Malgré leurs récurrences, ces rapports conservent leur lot de surprises. Le moindre changement aux prévisions de l'USDA peut engendrer un réajustement des prix. «Presque tous les rapports de l'USDA contiennent une surprise, admet Ted Seifried, stratège en chef de la division agricole de Zaner Group. Il y a toujours des éléments qui sortent un peu différemment des anticipations du marché, qui doit alors se réajuster.» Un exemple récent est le rapport trimestriel sur les réserves de grains, diffusé au printemps 2015, raconte-t-il. «Il y avait eu alors plus de 4 millions de boisseaux de maïs de plus que ce que nous avions prévu, ce qui a exercé une pression à la baisse sur les prix.»

En plus des informations officielles, les courtiers aiment bien prendre eux-mêmes le pouls du marché. Pour eux, les réseaux de relations dans le monde agricole et les visites de fermes apportent une compréhension intuitive du marché. C'est le cas de Jack Scoville. L'analyste principal du marché chez Price Futures Group maîtrise l'espagnol et le portugais, en plus de l'anglais. Ses relations en Amérique latine lui apportent un autre éclairage sur le marché, confie-t-il. Cette région du globe est cruciale, notamment au Brésil qui est le deuxième producteur de soya.

Le cycle saisonnier

La production agricole est une activité saisonnière, et cela peut se refléter dans la valeur des contrats à terme sur une période de 12 mois. En théorie, la période des récoltes exerce une pression à la baisse sur le cours des céréales, car l'offre devient plus abondante, selon Fred Seamon, directeur principal de la recherche chez CME Group. Les prix tendent à monter après la récolte. Le mois de juillet pour le maïs et le mois d'août pour le soya sont plus volatils, car ce sont des mois critiques pour les deux céréales. «Dans la pratique, c'est beaucoup plus compliqué que cela», nuance-t-il.
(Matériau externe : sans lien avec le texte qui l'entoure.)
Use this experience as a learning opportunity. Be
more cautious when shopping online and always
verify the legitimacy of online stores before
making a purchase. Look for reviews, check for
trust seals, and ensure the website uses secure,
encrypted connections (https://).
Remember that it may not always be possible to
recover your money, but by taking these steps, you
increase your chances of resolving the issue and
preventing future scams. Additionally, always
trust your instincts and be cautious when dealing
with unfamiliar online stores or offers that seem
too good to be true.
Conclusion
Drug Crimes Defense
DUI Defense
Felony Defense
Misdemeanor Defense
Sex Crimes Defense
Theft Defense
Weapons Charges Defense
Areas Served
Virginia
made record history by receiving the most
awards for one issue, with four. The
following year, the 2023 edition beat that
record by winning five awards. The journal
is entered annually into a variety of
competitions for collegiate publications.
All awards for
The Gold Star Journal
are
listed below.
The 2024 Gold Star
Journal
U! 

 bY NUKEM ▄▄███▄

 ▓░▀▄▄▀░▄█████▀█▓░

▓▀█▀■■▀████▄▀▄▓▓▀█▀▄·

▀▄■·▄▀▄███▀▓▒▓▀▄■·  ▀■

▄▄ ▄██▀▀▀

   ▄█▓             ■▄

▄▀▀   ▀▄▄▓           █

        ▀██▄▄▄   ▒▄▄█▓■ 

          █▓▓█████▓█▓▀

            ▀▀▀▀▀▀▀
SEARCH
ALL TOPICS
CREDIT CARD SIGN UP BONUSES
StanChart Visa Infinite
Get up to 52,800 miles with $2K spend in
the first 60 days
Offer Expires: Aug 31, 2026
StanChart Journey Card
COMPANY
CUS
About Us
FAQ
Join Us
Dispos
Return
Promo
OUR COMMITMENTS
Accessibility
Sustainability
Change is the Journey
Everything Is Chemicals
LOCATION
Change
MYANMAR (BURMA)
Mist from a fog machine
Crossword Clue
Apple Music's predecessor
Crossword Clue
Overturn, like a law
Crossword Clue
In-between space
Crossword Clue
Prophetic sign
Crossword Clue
Les courtiers avec qui nous avons parlé affirment qu'ils prennent en compte les cycles saisonniers dans leurs décisions d'investissement, même si ceux-ci ne sont pas immuables. M. Seifried note qu'il y a une corrélation significative entre les prix et les cycles saisonniers. Malgré tout, des surprises ou d'autres facteurs peuvent influer sur le déroulement d'une saison normale. Le stratège constate que les creux ont tendance à survenir plus tôt lors des années de forte production. Les flux monétaires peuvent aussi perturber les cycles saisonniers. «Si de nombreux fonds spéculatifs vendent à découvert des contrats et décident de couvrir leur position, cela peut faire monter les prix à court terme», dit-il.

La météo

Si vous laissez votre télévision diffuser en bruit de fond la chaîne MétéoMédia, l'investissement agricole est peut-être pour vous. Les courtiers à qui nous avons parlé suivent avidement les nouvelles météorologiques, et ce, dans plusieurs régions agricoles. La firme Linn embauche d'ailleurs son propre météorologiste, explique en entrevue Roy Huckabay, vice-président exécutif.
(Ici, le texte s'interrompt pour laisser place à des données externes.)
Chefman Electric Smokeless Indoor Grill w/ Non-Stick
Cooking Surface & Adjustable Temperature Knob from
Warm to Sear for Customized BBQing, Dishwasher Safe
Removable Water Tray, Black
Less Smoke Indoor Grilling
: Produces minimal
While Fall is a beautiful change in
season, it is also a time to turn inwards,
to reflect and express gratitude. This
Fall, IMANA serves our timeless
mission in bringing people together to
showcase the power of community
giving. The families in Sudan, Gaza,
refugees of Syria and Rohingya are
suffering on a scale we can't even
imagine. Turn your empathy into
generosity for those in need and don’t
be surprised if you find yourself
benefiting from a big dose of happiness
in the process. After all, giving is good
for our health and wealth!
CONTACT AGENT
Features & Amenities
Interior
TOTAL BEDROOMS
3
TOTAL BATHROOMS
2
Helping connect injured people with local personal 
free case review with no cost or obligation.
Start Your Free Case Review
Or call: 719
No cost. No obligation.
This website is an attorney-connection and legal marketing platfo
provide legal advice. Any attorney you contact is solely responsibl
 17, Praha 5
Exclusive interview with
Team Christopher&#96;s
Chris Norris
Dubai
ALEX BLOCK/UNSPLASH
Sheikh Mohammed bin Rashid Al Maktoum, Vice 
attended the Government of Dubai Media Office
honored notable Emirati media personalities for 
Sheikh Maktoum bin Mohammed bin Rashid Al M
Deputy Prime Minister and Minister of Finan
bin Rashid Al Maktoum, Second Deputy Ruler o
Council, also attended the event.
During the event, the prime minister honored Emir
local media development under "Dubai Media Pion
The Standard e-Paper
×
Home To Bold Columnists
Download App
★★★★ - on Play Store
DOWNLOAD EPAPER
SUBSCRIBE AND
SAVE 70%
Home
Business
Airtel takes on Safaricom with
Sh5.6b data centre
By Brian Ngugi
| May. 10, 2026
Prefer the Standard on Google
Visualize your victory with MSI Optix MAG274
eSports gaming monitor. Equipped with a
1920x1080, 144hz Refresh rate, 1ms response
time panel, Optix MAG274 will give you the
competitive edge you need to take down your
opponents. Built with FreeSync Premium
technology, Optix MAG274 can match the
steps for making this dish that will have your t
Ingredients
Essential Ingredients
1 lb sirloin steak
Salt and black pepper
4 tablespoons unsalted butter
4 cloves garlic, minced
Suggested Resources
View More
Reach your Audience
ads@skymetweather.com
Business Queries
La météo a une influence importante sur la plantation, les récoltes, le rendement des terres et même l'entreposage, explique M. Huckabay. Mais les courtiers peuvent-ils vraiment prendre des décisions éclairées grâce aux données météorologiques qui sont connues en même temps de tous ? «Parfois, les marchés réagissent trop fortement en raison d'une nouvelle météorologique, et vous pouvez prendre vos décisions en conséquence», répond-il.

La Chine

Avec 1,3 milliard d'estomacs et l'essor d'une classe moyenne qui a les moyens de consommer plus de viande, la Chine est un acteur incontournable dans l'évolution du marché. Les informations sur son appétit restent toutefois opaques. «Il est difficile d'avoir le portrait de la situation en Chine, car le gouvernement considère les informations sur le marché agricole comme des secrets commerciaux, dit M. Huckabay. La Chine importe près de 67 % des exportations mondiales de soya et près de 20 % de celles de porc.»

Pour les courtiers, cette culture du secret apporte un élément de surprise dans le marché. «Les Chinois aiment jouer et ils montrent rarement leur jeu, ajoute M. Seifried. Ils ne nous le disent pas lorsqu'ils achètent d'importantes quantités de bétail. Ils savent qu'il y aurait des hausses de prix s'ils annonçaient seulement leur intention d'acheter. D'habitude, leur achat arrive sans crier gare.»